In the cyclic order \(\leq_j\), every element of \(T\) precedes every element of \(F\). The greedy algorithm computing the necklace entry \(I_j\) processes all of \(T\) first, selecting at most \(\operatorname{rank}(T) \leq k - 1\) elements from \(T\). It then continues into \(F\) to reach size \(k\), so \(I_j\) contains at least one element of \(F\).

Now compare \(S\) and \(I_j\) in the \(\leq_j\) order. Let \(r = \operatorname{rank}(T)\). Then:

\(I_j\) has \(r\) elements from \(T\) (at positions \(\leq \lvert T \rvert - 1\)) and \(k - r\) elements from \(F\) (at positions \(\geq \lvert T \rvert\)).
\(S \subseteq T\), so all \(k\) elements of \(S\) sit at positions \(\leq \lvert T \rvert - 1\).

At index \(\ell = r + 1\): the \((r+1)\)-th smallest element of \(I_j\) is in \(F\) (position \(\geq \lvert T \rvert\)), while the \((r+1)\)-th smallest element of \(S\) is in \(T\) (position \(\leq \lvert T \rvert - 1\)). So \(s_{r+1} <_j i_{r+1}\), and the Gale condition \(S \geq_j I_j\) fails. Therefore \(S \notin \mathcal{R}\).

Since every non-basis is excluded from \(\mathcal{R}\), we have \(\mathcal{R} \subseteq \mathcal{B}\).
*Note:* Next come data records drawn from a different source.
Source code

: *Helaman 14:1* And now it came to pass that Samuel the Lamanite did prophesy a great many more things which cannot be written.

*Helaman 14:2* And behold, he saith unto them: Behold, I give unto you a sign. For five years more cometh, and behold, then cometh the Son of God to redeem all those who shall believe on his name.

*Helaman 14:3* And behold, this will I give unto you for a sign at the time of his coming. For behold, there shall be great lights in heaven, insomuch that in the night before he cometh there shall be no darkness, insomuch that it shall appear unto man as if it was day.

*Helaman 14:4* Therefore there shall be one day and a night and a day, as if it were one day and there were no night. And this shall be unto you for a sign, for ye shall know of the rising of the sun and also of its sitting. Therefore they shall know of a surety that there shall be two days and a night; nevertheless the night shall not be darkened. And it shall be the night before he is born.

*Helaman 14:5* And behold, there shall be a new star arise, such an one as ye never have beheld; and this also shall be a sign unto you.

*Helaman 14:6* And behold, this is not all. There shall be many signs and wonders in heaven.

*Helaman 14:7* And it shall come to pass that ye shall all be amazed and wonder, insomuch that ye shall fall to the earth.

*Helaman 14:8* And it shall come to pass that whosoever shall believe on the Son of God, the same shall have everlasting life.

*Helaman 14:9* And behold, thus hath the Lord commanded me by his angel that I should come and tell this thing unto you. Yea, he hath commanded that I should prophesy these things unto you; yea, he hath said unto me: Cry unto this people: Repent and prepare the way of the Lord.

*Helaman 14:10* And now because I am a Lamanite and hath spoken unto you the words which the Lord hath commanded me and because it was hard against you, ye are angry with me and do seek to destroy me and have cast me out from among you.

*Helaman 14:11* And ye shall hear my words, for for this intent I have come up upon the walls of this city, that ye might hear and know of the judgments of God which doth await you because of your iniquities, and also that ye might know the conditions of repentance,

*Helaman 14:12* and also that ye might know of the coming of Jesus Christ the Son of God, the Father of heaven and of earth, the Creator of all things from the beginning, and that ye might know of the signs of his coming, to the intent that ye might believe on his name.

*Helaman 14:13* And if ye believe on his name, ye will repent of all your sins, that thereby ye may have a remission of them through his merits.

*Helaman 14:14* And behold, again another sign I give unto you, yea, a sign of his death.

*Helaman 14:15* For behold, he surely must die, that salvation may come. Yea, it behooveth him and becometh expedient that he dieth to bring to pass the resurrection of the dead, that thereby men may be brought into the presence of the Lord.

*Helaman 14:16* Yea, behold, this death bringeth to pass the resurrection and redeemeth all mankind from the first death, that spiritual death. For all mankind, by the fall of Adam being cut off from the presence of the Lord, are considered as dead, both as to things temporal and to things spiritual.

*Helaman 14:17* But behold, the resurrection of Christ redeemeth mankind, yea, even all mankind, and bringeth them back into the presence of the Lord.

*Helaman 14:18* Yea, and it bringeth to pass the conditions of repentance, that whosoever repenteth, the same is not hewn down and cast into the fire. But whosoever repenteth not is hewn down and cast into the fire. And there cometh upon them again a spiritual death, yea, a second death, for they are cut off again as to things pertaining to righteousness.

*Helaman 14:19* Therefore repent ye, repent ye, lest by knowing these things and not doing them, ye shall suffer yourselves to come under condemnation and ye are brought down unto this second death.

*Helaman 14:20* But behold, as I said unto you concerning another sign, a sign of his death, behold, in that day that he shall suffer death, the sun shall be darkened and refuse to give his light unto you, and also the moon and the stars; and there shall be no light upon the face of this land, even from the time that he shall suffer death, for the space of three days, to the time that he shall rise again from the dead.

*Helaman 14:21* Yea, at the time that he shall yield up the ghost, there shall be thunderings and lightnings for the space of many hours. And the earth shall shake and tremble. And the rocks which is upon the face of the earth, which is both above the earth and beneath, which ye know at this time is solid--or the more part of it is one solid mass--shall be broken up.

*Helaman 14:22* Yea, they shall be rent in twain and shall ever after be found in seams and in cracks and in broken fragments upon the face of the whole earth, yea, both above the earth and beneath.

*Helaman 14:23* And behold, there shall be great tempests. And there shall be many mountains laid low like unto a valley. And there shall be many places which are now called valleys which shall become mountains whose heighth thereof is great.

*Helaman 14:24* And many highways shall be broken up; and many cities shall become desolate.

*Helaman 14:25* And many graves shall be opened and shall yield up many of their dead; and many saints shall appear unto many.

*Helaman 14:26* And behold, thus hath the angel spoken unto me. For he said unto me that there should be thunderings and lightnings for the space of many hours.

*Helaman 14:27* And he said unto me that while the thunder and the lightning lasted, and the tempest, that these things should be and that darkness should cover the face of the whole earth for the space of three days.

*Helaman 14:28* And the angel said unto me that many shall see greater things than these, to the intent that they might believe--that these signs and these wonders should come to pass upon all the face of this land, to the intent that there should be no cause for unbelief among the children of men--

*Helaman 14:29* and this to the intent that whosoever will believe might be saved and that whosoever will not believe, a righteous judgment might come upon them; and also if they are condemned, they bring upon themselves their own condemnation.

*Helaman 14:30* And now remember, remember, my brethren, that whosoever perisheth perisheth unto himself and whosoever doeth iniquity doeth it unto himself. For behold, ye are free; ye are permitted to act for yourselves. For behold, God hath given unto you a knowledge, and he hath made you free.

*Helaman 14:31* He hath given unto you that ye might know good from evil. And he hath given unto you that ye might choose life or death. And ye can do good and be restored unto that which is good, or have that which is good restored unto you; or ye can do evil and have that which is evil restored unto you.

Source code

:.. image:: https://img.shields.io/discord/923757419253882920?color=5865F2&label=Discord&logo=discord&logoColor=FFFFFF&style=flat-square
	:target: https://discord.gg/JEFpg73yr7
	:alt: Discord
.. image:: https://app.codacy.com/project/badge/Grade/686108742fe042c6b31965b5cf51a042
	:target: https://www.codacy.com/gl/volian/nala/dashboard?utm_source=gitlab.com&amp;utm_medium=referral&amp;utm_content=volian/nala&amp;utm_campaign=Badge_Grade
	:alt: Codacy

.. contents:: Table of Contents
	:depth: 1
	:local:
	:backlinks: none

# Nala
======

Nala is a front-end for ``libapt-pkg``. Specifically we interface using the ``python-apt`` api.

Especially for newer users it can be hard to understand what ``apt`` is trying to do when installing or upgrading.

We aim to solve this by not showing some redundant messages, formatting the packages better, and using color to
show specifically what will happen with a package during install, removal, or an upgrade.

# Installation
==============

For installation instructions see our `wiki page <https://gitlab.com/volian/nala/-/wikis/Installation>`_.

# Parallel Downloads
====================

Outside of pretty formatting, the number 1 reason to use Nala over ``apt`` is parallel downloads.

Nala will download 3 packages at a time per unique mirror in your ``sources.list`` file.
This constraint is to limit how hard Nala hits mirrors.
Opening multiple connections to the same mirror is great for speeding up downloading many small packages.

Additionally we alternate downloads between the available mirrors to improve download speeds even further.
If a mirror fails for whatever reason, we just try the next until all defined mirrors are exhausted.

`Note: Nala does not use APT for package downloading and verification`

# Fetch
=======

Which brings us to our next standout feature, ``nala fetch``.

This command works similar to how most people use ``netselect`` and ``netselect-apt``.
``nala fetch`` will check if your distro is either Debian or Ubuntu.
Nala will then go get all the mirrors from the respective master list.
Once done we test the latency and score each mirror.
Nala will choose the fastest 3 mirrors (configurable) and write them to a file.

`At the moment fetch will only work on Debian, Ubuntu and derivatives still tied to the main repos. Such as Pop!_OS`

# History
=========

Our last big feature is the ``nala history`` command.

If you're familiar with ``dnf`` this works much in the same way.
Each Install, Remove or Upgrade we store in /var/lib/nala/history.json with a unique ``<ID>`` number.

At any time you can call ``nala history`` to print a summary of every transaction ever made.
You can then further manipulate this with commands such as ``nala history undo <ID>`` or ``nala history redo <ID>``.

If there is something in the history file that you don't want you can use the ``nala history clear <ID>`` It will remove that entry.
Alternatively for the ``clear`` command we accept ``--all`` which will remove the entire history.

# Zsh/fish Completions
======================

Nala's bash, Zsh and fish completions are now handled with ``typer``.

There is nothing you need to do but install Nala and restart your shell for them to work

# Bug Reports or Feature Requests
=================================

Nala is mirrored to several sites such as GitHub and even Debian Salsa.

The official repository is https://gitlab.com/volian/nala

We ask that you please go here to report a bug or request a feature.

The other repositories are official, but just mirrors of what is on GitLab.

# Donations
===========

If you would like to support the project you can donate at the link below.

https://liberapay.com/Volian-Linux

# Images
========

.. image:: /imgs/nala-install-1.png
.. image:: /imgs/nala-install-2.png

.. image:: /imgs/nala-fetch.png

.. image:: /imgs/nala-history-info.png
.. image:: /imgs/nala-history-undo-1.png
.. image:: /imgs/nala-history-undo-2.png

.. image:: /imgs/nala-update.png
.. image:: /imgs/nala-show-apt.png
Combined with \(\mathcal{B} \subseteq \mathcal{R}\): \(\mathcal{B} = \mathcal{R}\), so \(M\) is a positroid. \(\square\)

Corollary: Tail-Collapse Positroid

The experimentally observed pattern is a strict special case of the theorem.

Corollary. Let \(M\) be a rank-\(k\) matroid on \([n]\). If the non-bases of \(M\) are exactly the \(k\)-subsets of some cyclic interval \(T \subseteq [n]\) with \(\lvert T \rvert \geq k\), then \(M\) is a positroid.

Proof. Every \(k\)-subset of \(T\) is a non-basis, so \(\operatorname{rank}(T) \leq k - 1\). Take \(T_S = T\) for every non-basis \(S\). The main theorem applies. \(\square\)

This is exactly what TP training produces: the non-bases are all \(\binom{m}{k}\) subsets of a contiguous tail \(T = \{H-m, \ldots, H-1\}\), where those \(m\) hyperplanes span a \((k-1)\)-dimensional subspace. Note that the individual non-bases within the tail — sets like \(\{5, 7, 9\} \subset \{5, 6, 7, 8, 9\}\) — are typically not cyclic intervals, so the original Contiguous-Implies-Positroid theorem does not apply to them. The tail-collapse corollary handles these cases because it only requires the support to be a cyclic interval, not each non-basis individually.

A Necessary Subtlety

The hypothesis requires \(\operatorname{rank}(T) \leq k - 1\), not merely \(S \subseteq T\). The distinction matters: \(U(2,5) \setminus \{\{0,2\}\}\) has its only non-basis \(\{0,2\}\) contained in the cyclic interval \(T = \{0,1,2\}\), but \(\operatorname{rank}(T) = 2 = k\). The necklace entry \(I_0 = \{0,1\}\) stays entirely within \(T\) — no escape to \(F\) — and \(\{0,2\}\) passes all Gale conditions, giving \(\{0,2\} \in \mathcal{R} \setminus \mathcal{B}\). Not a positroid.

The rank condition ensures that the necklace entry must escape \(T\) into the complement, creating the Gale gap that excludes all \(k\)-subsets of \(T\) from \(\mathcal{R}\). Verified exhaustively for 627 configurations (all cyclic intervals \(T\) with \(\lvert T \rvert \geq k\) on \([n]\), \(n \leq 9\)).

Revised Conjecture

The Trained Positroid Conjecture should be stated as TP-specific:

For networks with TP weight matrices trained by gradient descent, the affine matroid is always a positroid.

The TP constraint is essential, not merely sufficient. Non-TP networks with the same convergence properties and comparable training accuracy can and do produce non-positroid matroids during training.